Jorge Ríos

Personal information
- Full name: Jorge Luis Emerson Ríos Guevara
- Date of birth: 7 December 1999 (age 26)
- Place of birth: Trujillo, Peru
- Height: 1.65 m (5 ft 5 in)
- Position: Midfielder

Youth career
- César Vallejo

Senior career*
- Years: Team / Apps / (Gls)
- 2017–2022: César Vallejo / 78 / (1)
- 2023–2025: Sport Boys / 64 / (0)

= Jorge Ríos (footballer) =

Peruvian footballer (born 1999)

Jorge Luis Emerson Ríos Guevara (born 12 December 1999) is a Peruvian footballer who plays as a midfielder.

==Club career==
===Cesar Vallejo===
Ríos is a product of César Vallejo and got his official and professional debut for the club on 7 May 2017 against Defensor La Bocana in the Peruvian Primera División.

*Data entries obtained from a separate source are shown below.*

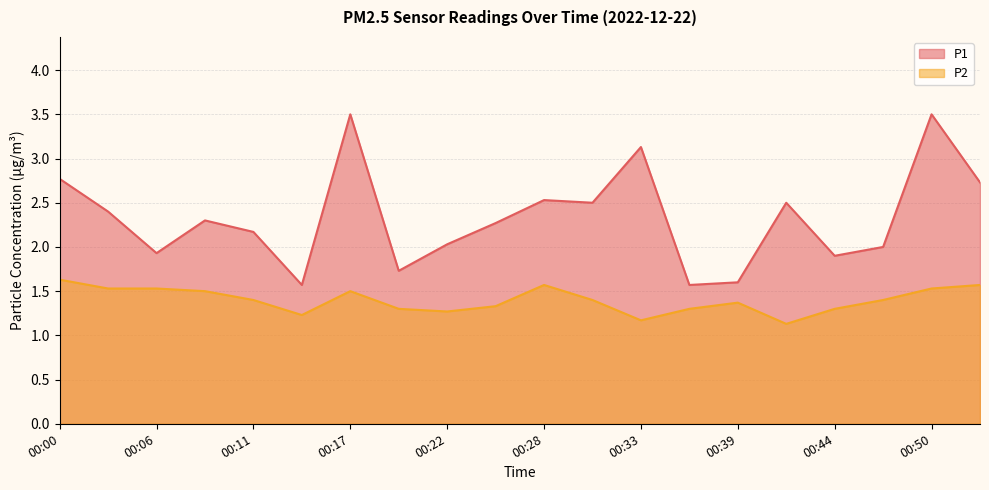

What is the sum of all P1 values?

46.6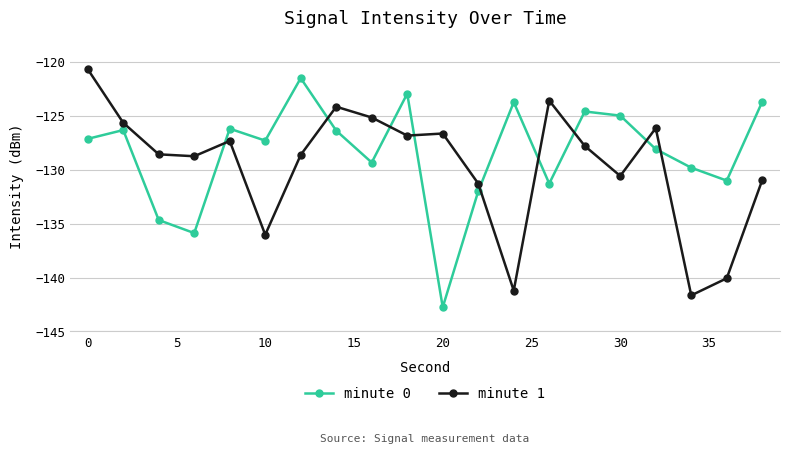

Which series has the largest total across all categories?

minute 0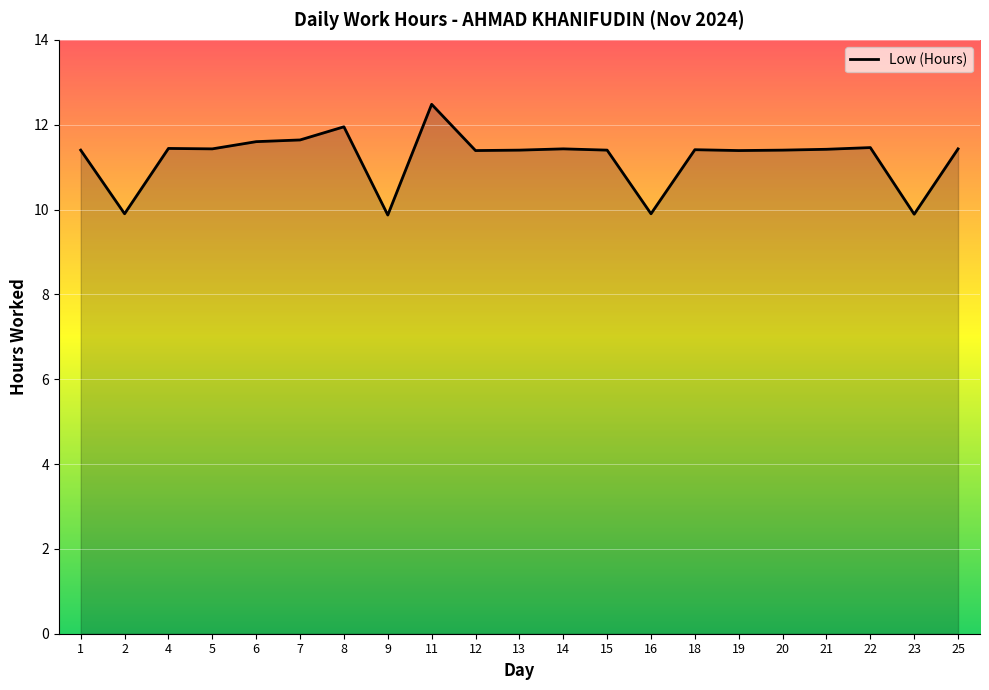

What is the sum of the values at 7 and 21?

23.1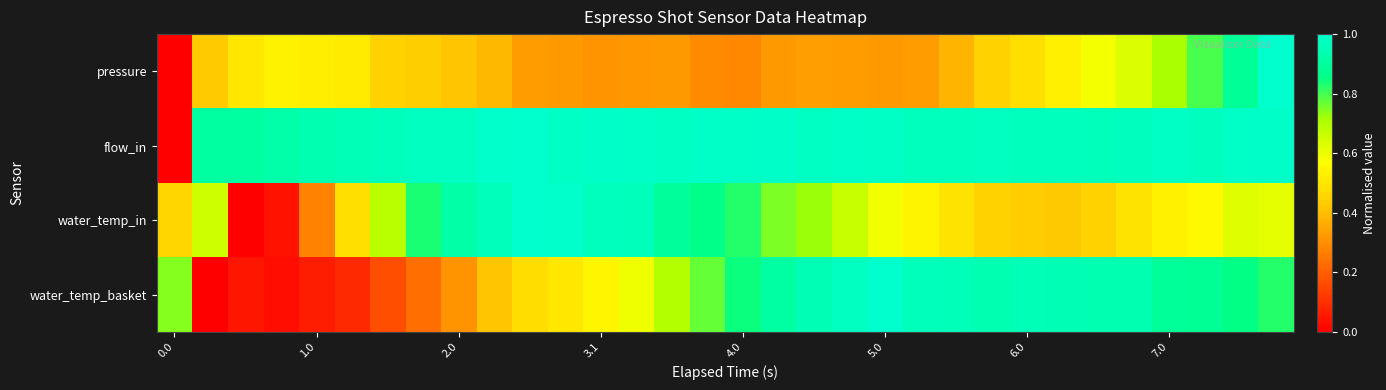

Reading left to right, what are all the values shown in this chart?

pressure: 0.0	0.4	0.5	0.5	0.5	0.5	0.4	0.4	0.4	0.4	0.3	0.3	0.3	0.3	0.3	0.3	0.3	0.3	0.3	0.3	0.3	0.3	0.4	0.4	0.5	0.5	0.6	0.6	0.7	0.8	0.9	1.0
flow_in: 0.0	0.9	0.9	0.9	0.9	1.0	1.0	1.0	1.0	1.0	1.0	1.0	1.0	1.0	1.0	1.0	1.0	1.0	1.0	1.0	1.0	1.0	1.0	1.0	1.0	1.0	1.0	1.0	1.0	1.0	1.0	1.0
water_temp_in: 0.5	0.7	0.0	0.0	0.3	0.5	0.7	0.8	0.9	1.0	1.0	1.0	1.0	1.0	0.9	0.9	0.8	0.8	0.7	0.7	0.6	0.5	0.5	0.4	0.4	0.4	0.4	0.5	0.5	0.6	0.6	0.6
water_temp_basket: 0.7	0.0	0.0	0.0	0.1	0.1	0.2	0.2	0.3	0.4	0.5	0.5	0.5	0.6	0.7	0.8	0.8	0.9	1.0	1.0	1.0	1.0	1.0	0.9	1.0	1.0	0.9	0.9	0.9	0.9	0.9	0.8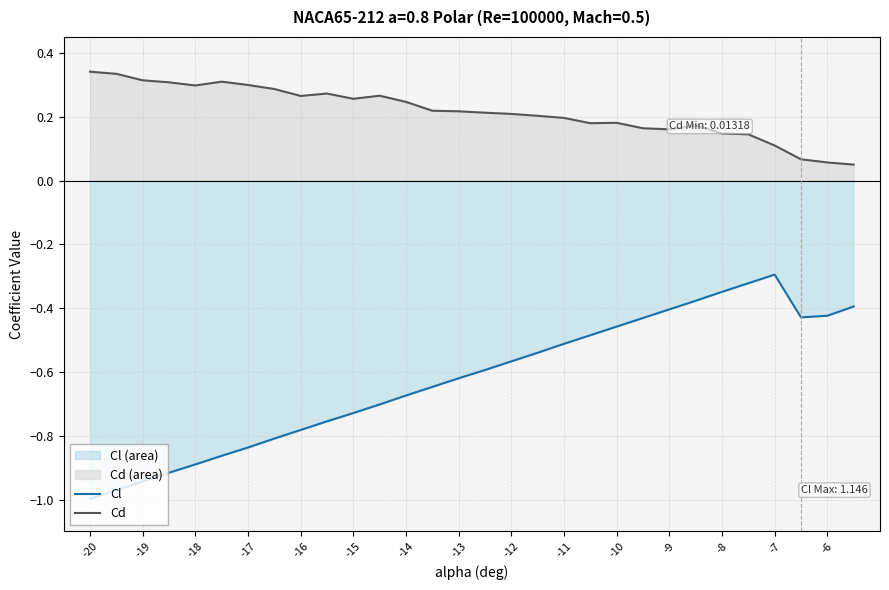

In Cd, how many points are higher than both neighbors (excluding endpoints)?

5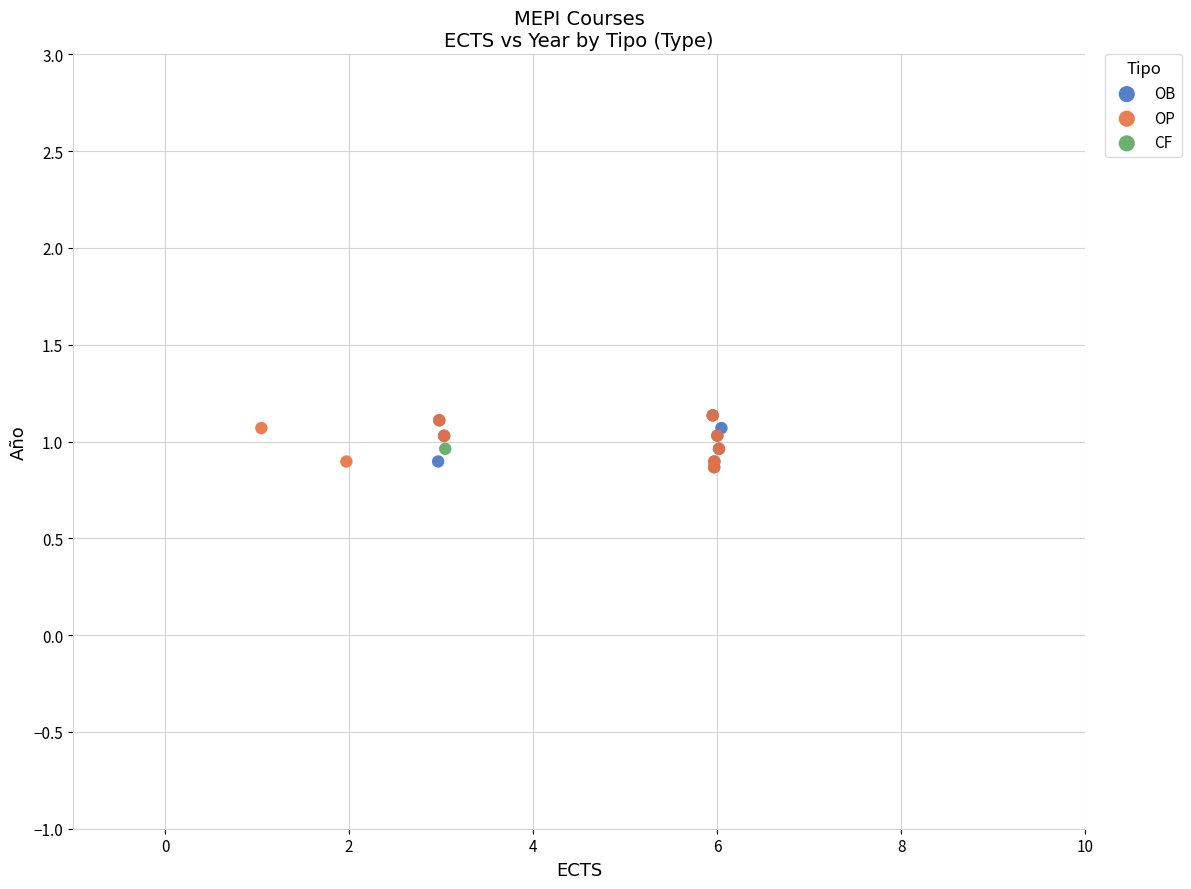

What are all the series names shown in the legend?

OB, OP, CF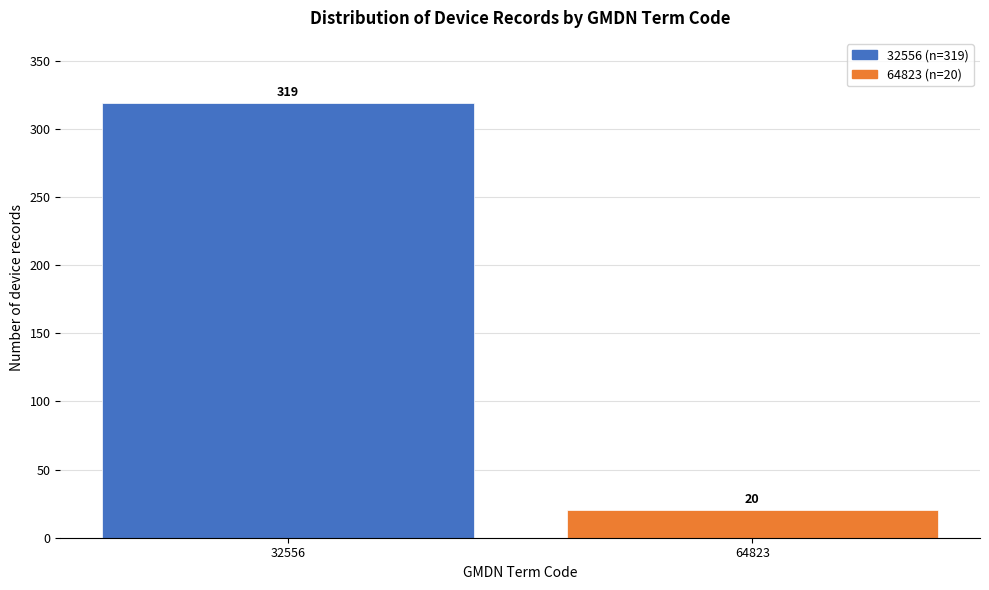

Reading left to right, list all the values displayed in this chart.

32556=319	64823=20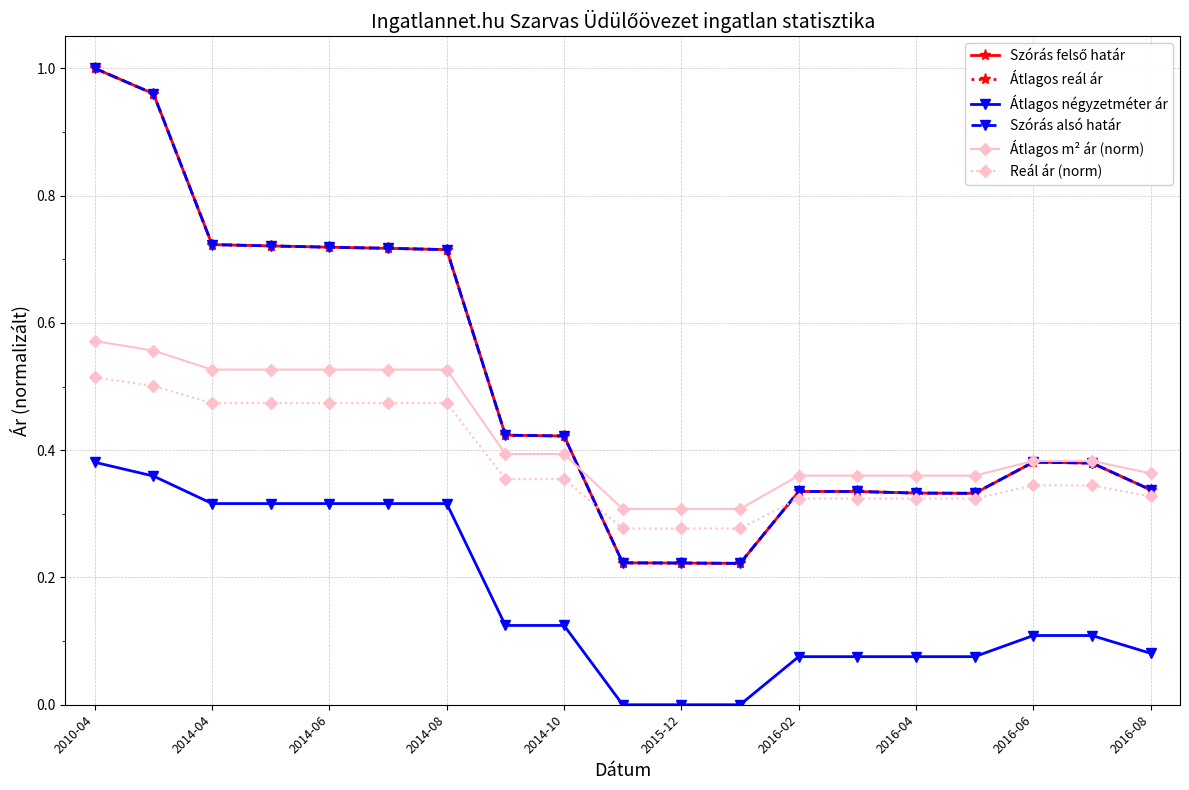

Which category has the lowest value in the Szórás alsó határ series?

11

In December 2019, Ríos got his contract extended for one further year. One year later, in December 2020, Ríos signed a new one-year contract extension.

===Sport Boys===
In January 2023, ahead of the 2023 season, Ríos left César Vallejo to join fellow league club Sport Boys.

At the end of 2025, Ríos was one of 11 players that left Sport Boys.